- TASK
For this exercise, write out exactly the lines from the line containing "thumb cmc: (13, 410)" through the last line of the records, and no other lines.

- EXTRACTED ENTRIES
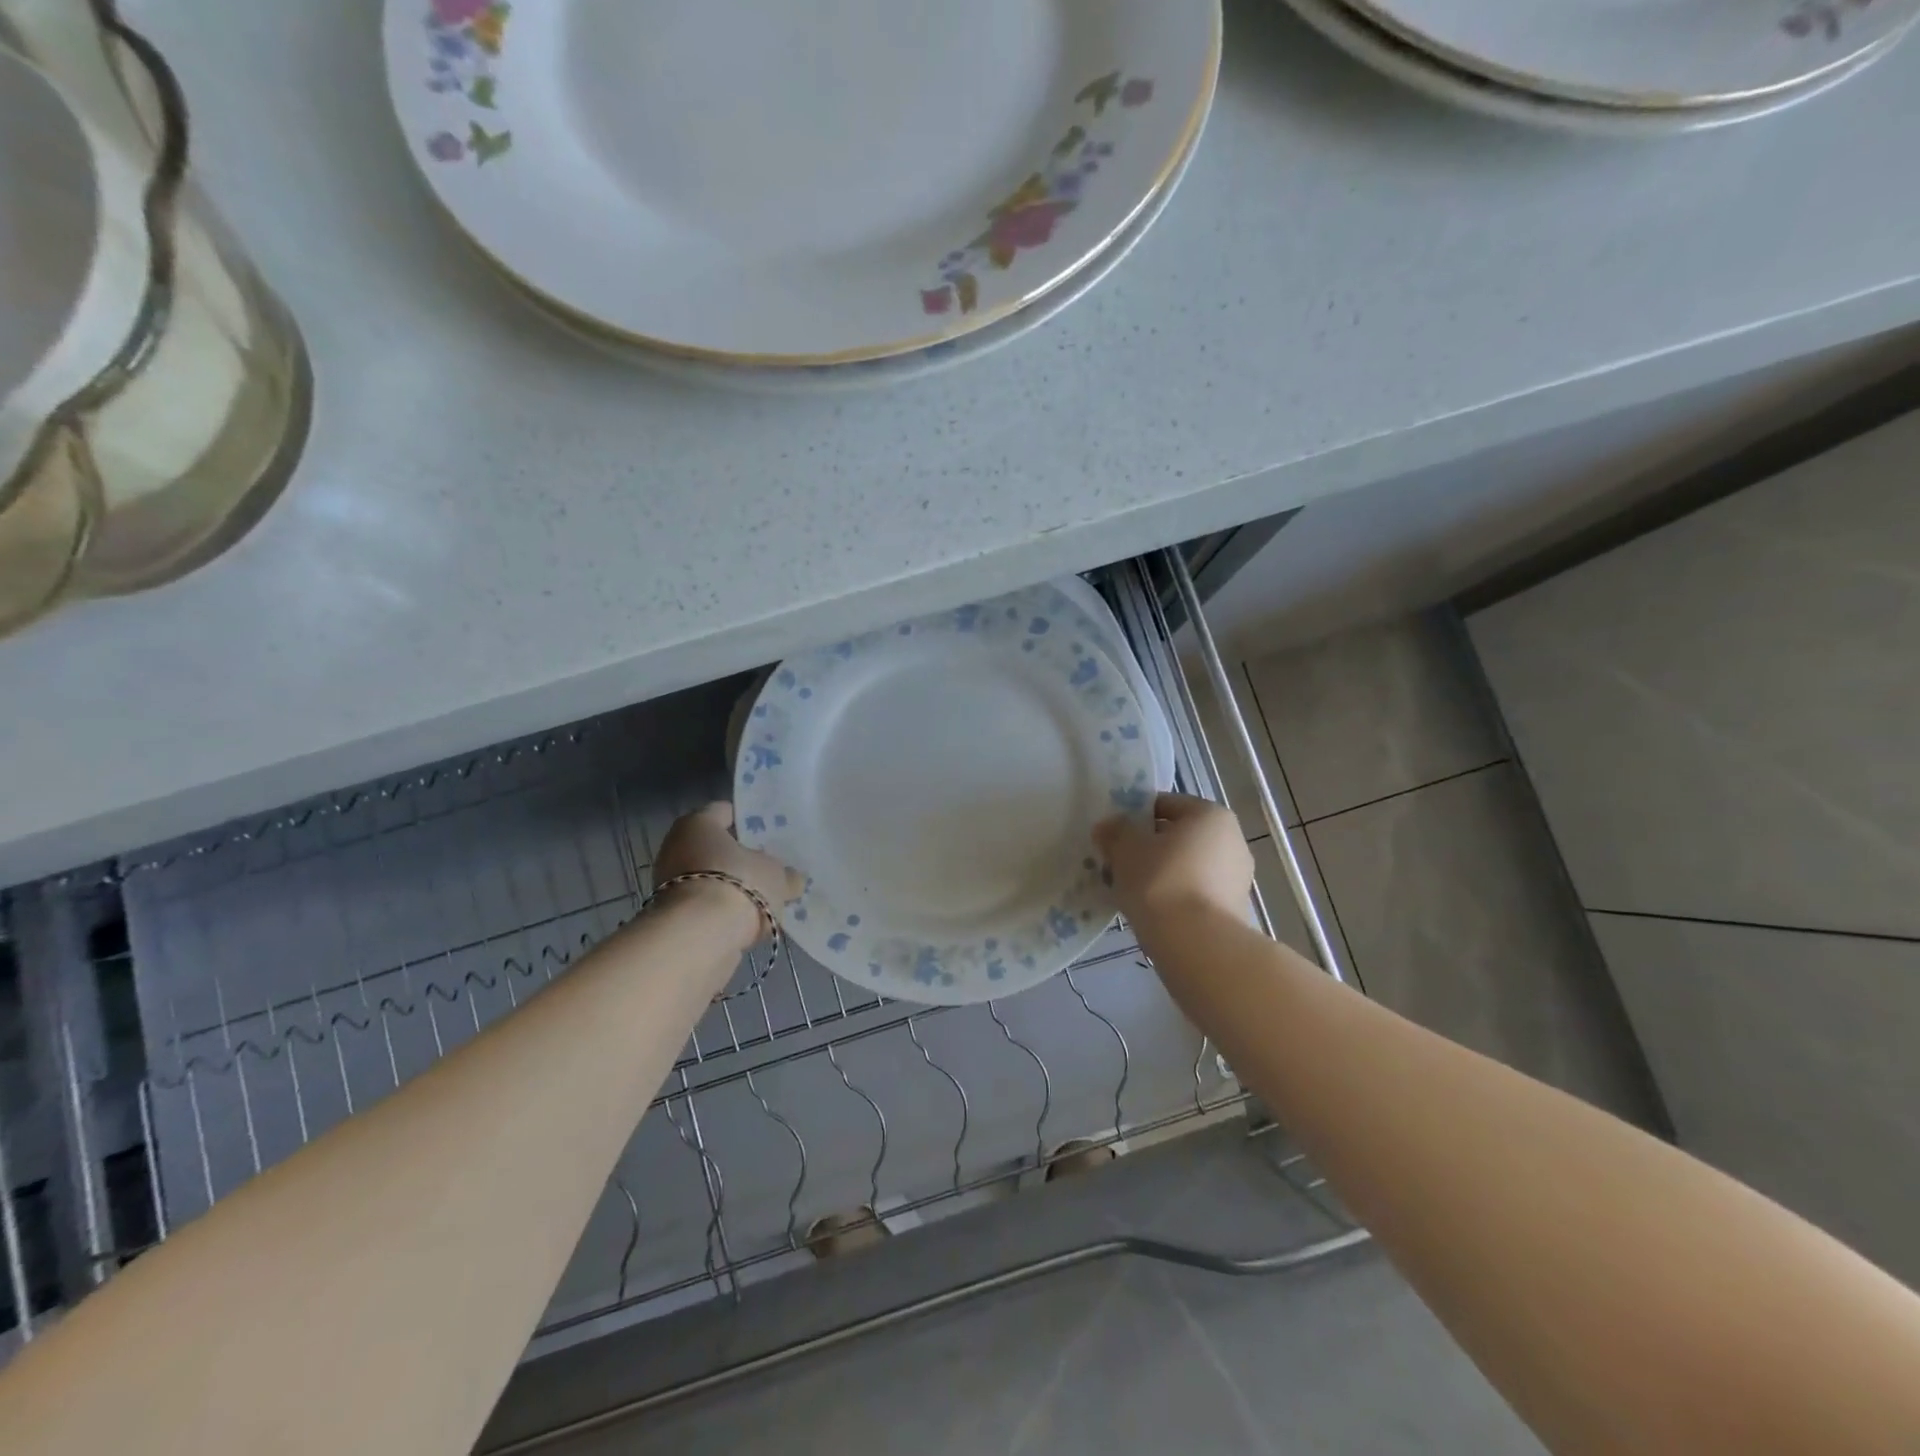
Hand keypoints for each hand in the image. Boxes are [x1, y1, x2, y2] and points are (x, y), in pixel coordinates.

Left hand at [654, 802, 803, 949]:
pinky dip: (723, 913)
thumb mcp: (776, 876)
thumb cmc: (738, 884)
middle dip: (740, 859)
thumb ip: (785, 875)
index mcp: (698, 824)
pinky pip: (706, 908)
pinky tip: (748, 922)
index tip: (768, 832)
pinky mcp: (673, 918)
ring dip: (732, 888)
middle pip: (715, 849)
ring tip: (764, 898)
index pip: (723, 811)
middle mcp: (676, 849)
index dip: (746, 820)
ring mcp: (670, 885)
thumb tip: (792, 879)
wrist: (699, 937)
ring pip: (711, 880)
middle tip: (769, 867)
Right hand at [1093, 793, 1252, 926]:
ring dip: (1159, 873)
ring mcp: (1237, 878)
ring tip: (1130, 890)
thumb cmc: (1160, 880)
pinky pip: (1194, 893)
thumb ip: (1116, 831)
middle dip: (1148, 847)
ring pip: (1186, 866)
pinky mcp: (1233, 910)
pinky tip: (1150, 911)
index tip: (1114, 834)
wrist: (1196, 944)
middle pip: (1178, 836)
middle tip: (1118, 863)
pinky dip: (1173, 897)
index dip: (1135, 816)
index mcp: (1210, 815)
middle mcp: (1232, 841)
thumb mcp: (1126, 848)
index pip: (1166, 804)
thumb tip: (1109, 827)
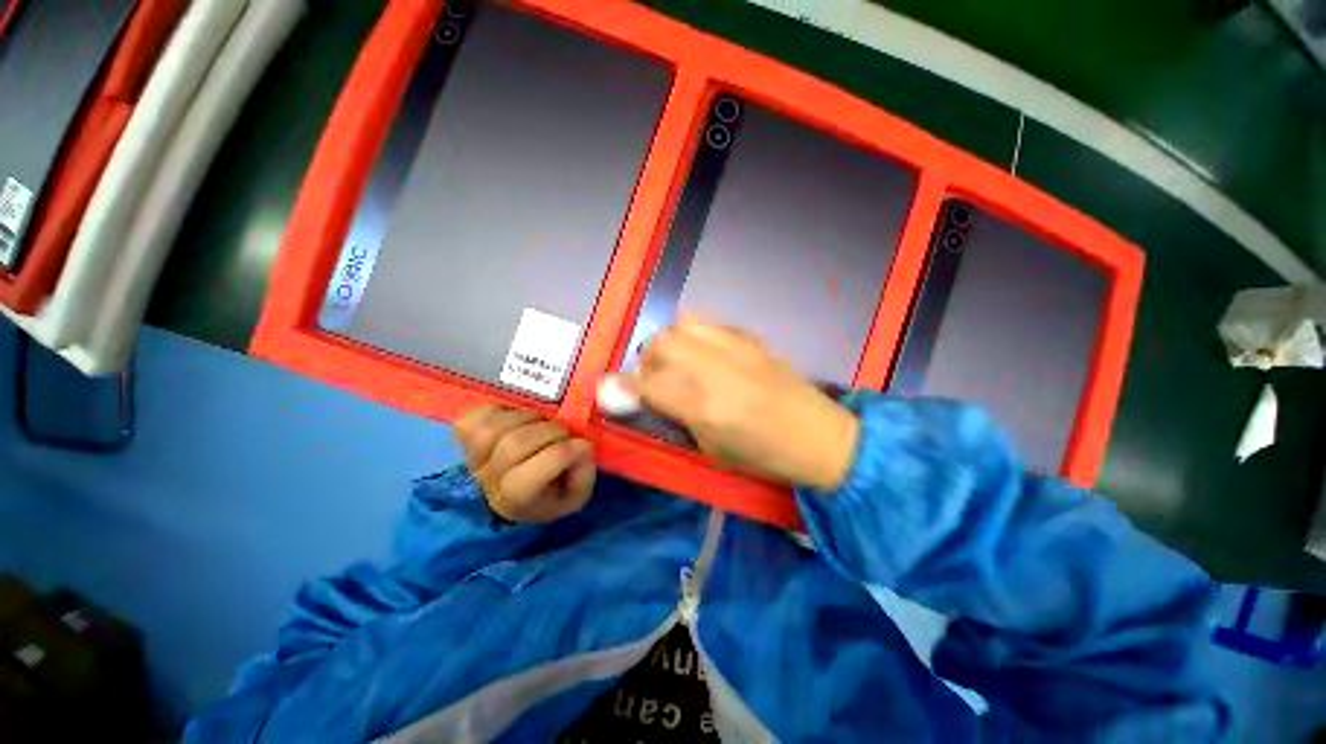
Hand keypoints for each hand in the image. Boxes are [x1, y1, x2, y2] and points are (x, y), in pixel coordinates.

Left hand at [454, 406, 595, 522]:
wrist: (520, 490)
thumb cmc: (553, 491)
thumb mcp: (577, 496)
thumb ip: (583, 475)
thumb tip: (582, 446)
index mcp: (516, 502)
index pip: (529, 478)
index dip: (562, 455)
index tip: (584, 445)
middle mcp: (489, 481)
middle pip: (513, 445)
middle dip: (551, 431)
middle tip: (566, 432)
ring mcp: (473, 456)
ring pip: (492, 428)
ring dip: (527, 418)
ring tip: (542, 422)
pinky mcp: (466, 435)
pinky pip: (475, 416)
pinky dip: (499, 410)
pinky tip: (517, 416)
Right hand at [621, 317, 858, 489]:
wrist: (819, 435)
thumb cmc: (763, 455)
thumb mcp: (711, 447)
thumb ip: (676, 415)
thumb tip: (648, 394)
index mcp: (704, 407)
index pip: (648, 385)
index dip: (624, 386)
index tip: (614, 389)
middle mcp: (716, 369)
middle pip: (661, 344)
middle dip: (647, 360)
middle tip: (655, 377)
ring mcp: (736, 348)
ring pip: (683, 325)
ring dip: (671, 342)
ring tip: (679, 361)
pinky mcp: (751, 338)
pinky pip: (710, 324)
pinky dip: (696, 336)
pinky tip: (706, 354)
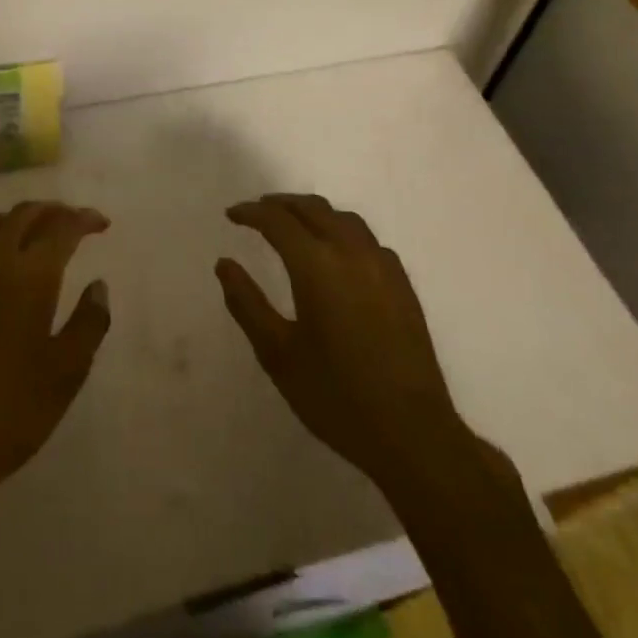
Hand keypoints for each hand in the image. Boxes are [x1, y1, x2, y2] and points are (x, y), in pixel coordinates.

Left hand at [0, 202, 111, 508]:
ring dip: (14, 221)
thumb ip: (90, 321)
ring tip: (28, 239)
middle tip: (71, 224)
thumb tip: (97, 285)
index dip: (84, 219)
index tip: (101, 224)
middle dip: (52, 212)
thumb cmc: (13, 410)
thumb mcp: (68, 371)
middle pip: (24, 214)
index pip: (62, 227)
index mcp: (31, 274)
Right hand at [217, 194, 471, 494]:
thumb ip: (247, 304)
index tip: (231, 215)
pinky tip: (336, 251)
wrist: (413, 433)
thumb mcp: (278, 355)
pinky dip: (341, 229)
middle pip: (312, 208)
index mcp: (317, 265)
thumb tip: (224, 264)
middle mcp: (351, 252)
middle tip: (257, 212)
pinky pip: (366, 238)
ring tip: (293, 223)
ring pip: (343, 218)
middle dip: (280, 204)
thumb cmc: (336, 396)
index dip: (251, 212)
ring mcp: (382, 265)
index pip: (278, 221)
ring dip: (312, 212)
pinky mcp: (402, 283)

- RESPONSE
thumb cmc: (13, 410)
thumb mcp: (68, 371)
middle pip: (24, 214)
index pip: (62, 227)
index mcp: (31, 274)
Right hand at [217, 194, 471, 494]:
thumb ip: (247, 304)
index tip: (231, 215)
pinky tip: (336, 251)
wrist: (413, 433)
thumb mcp: (278, 355)
pinky dip: (341, 229)
middle pip: (312, 208)
index mcp: (317, 265)
thumb tip: (224, 264)
middle mcp: (351, 252)
middle tip: (257, 212)
pinky pip: (366, 238)
ring tip: (293, 223)
ring pip: (343, 218)
middle dip: (280, 204)
thumb cmc: (336, 396)
index dip: (251, 212)
ring mcp: (382, 265)
index pip: (278, 221)
ring dip: (312, 212)
pinky mcp: (402, 283)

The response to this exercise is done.